Forgotten Sindhi star

I am now shaking you up to remember Sylvie, the club dancer in film “Taxi Driver”, who breathed style and sensuality to that Anglo-Indian night club. Sylvie’s role was played by Sheila Ramani, who is almost forgotten now. But in the fifties, Sheila Ramani, starting from “Anand Math” in 1952 to “Jungle King” in 1959, gave 23 films and was recognised as a star. Born in Sindh, she was one of the few Sindhi actresses, besides Sadhana, who really made it big in Bollywood. Sheila earned the title of Miss Mussoorie in 1948 and wore the crown of Miss Shimla in 1951. This way film “Taxi Driver” had two ladies, who had worn the Miss Shimla crown, playing the main roles. When Sheila passed away on July 15, 2015, Kalpana had said: “I am grief-stricken to learn that Sheila Ramani is no more. She had made her debut in ‘Taxi Driver’ six decades ago. We did not have many scenes together, but I remember her as a spontaneous actress, bubbling with enthusiasm on the sets. She had a beautiful smile and lips synced the climax song ‘Aye Meri Zindagi’ so well.”
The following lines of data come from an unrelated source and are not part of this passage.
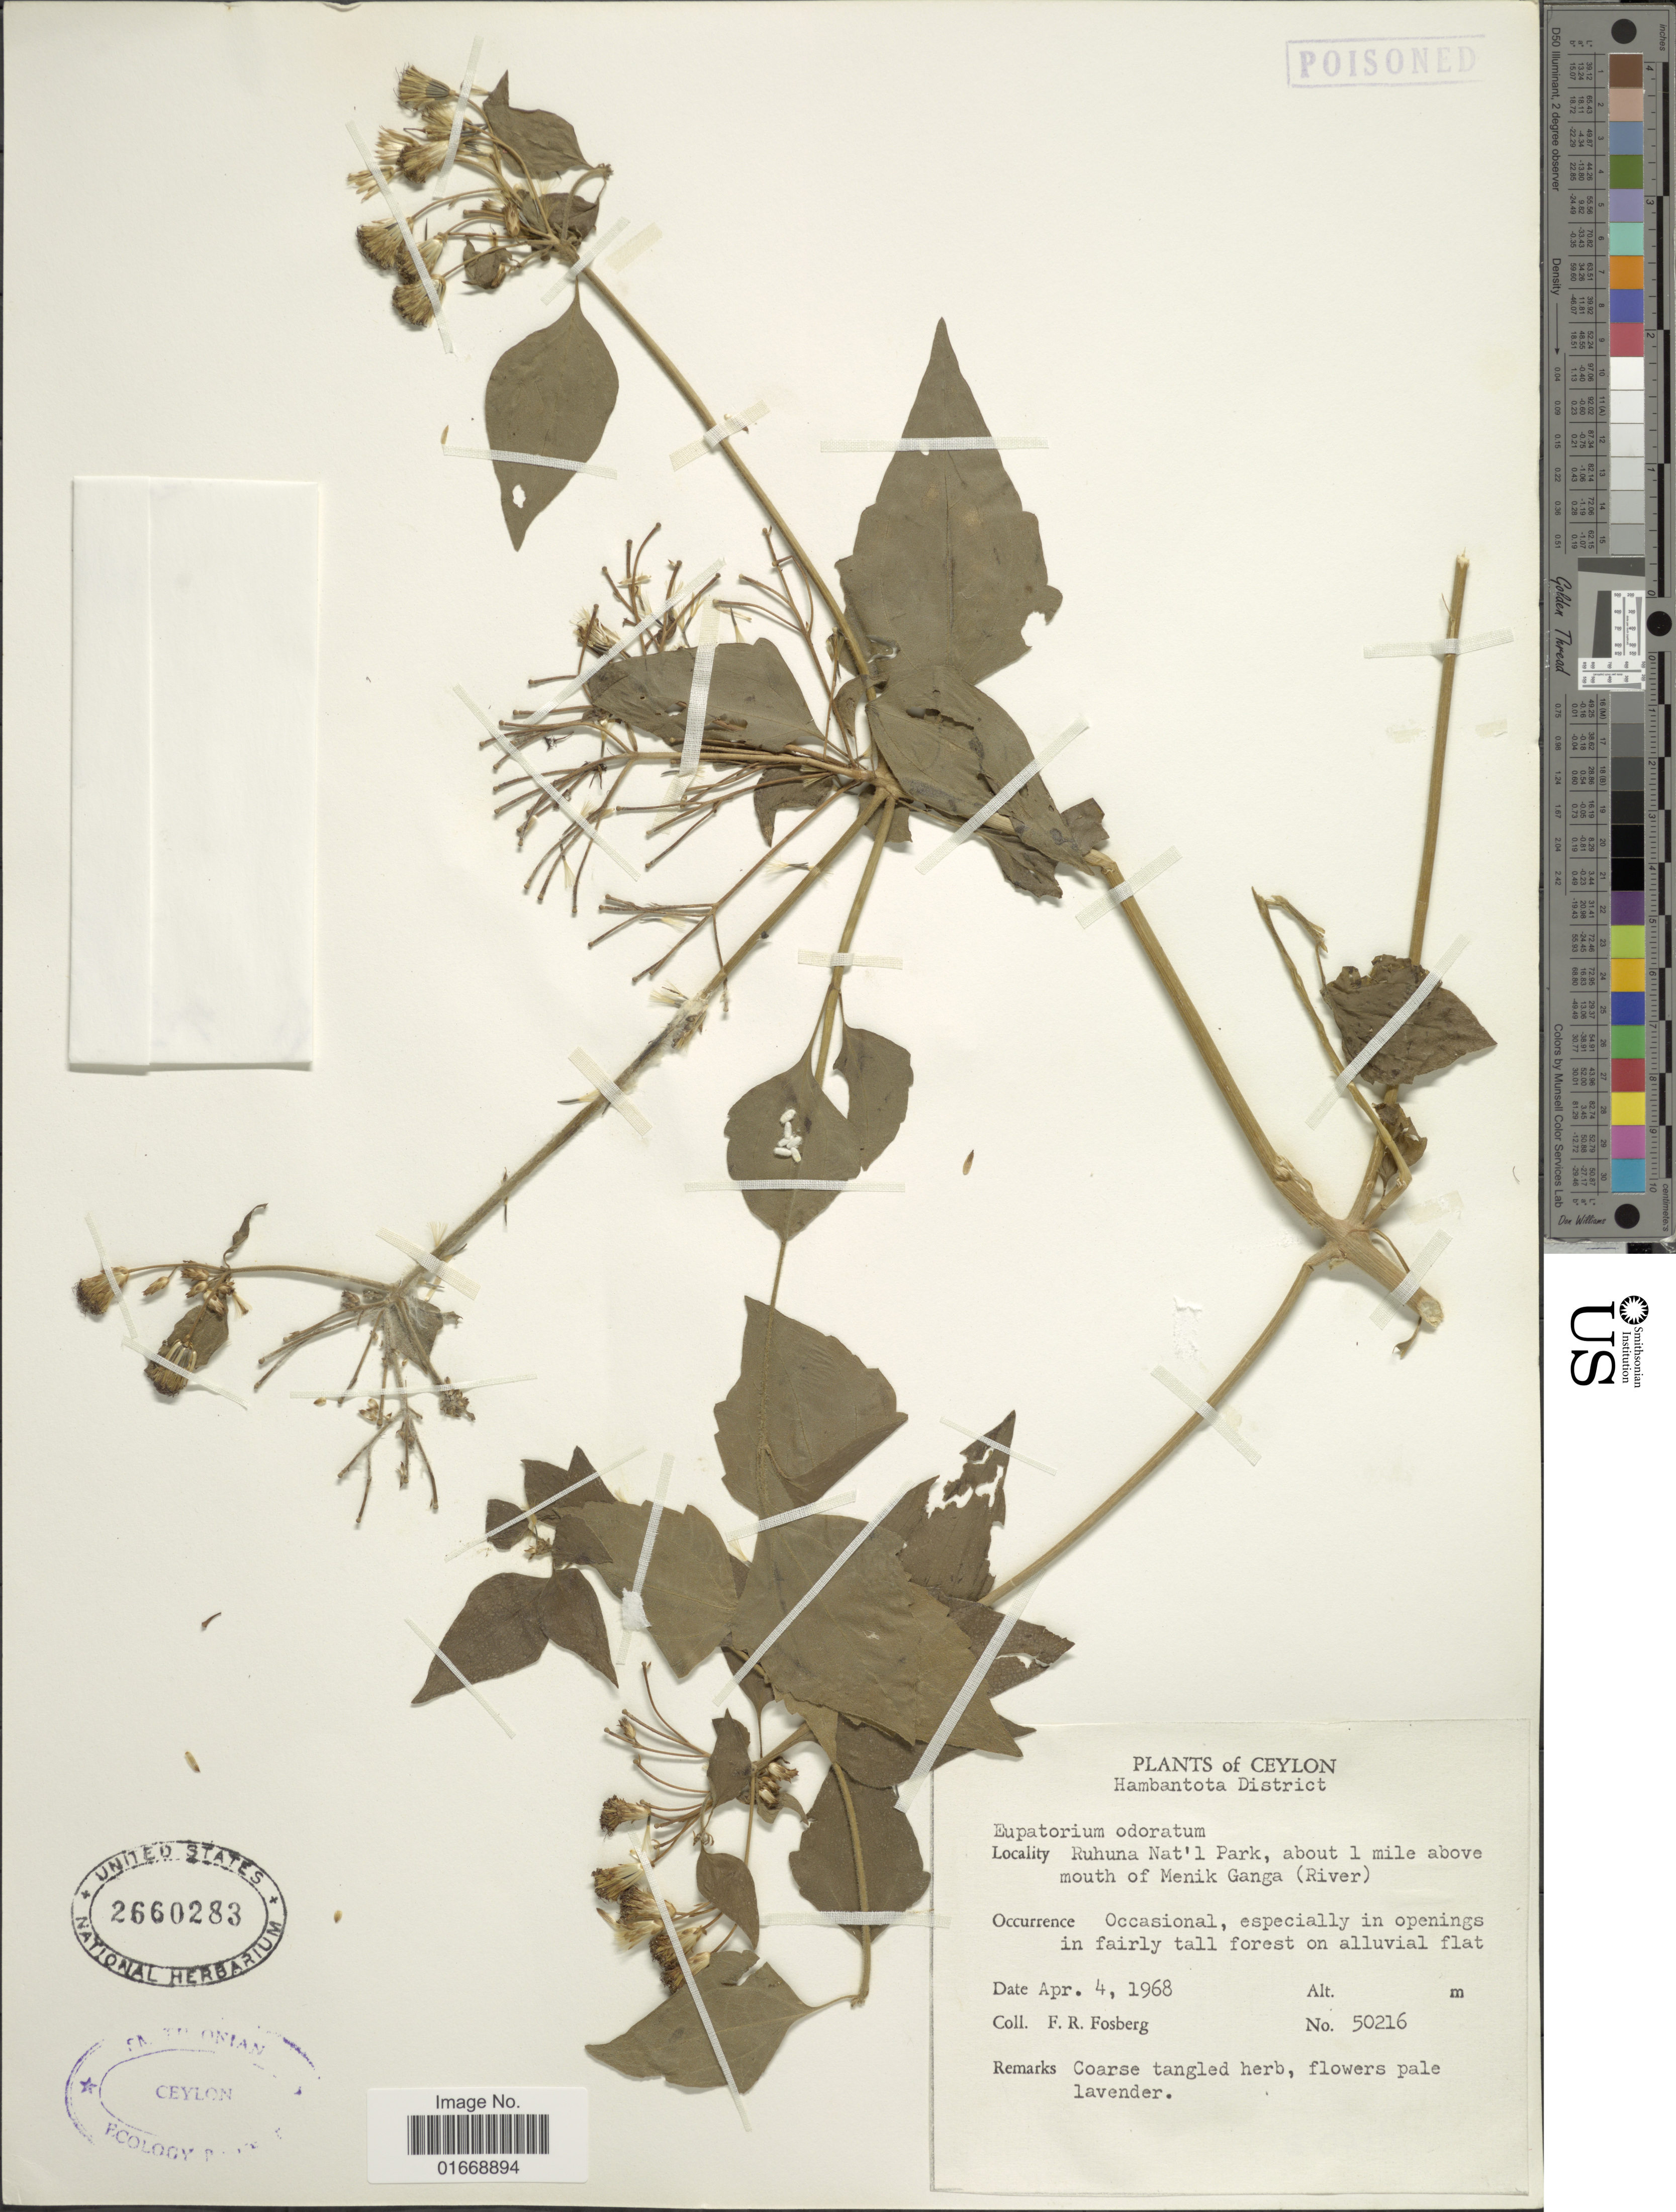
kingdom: Plantae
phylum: Tracheophyta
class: Magnoliopsida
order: Asterales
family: Asteraceae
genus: Chromolaena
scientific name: Chromolaena odorata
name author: (L.) R.M. King & H. Rob.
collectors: F. R. Fosberg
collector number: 50216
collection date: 1968-04-04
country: Sri Lanka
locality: Ceylon, Hambantota District, Ruhun Nat'l Park, about 1 mile above mouth of menik Ganga (River)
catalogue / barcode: US 2660283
Dev Anand’s Dharamsala link

Dev Anand too had a short stint in Himachal Pradesh when he studied at Government College, Dharamsala, for a year (1938-39), as his mother was undergoing treatment for tuberculosis at the sanitorium at Tanda in Kangra where there is a medical college these days.

“Taxi Driver” although showed Mumbai at its best, yet it cannot be denied that the hero and the heroines had, one time or the other, smelled the air of these hills.

Tailpiece

Sheila Ramani was the star in India’s first Sindhi film “Abana” (1960) and an unknown teenager, Sadhana, played the role of her younger sister. When Sadhana asked for her autograph, Sheila said that the day would come when she’d ask for Sadhana’s autograph. The prediction came true as Sadhana became one of the great stars of Hindi cinema in the 1960s.